*Work instructions*. Please repeat the lines of the material below exactly, starting with the one that contains "pyautogui.scroll(5, 104, 146)" and ending with the last.
*** Raw data Section Begins ***
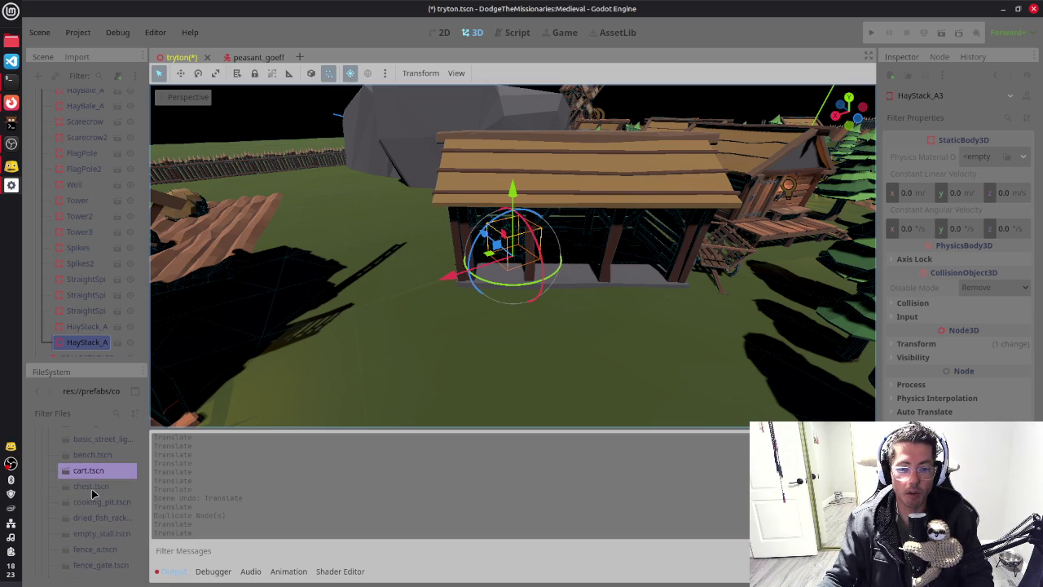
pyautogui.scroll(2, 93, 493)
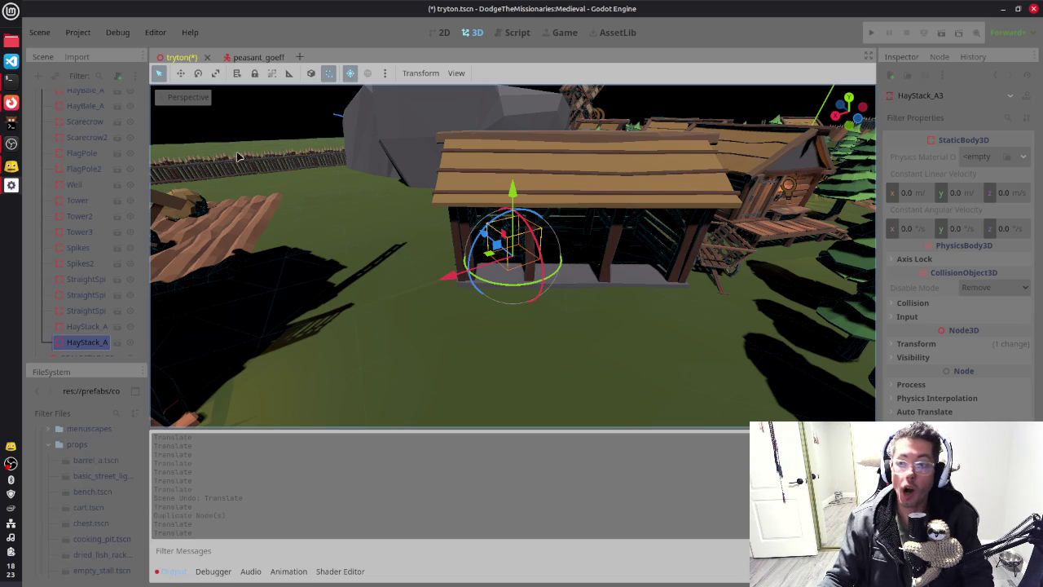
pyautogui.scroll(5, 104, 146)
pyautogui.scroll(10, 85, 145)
*** Raw data Section Ends ***
*Solution for this task*.
pyautogui.scroll(5, 104, 146)
pyautogui.scroll(10, 85, 145)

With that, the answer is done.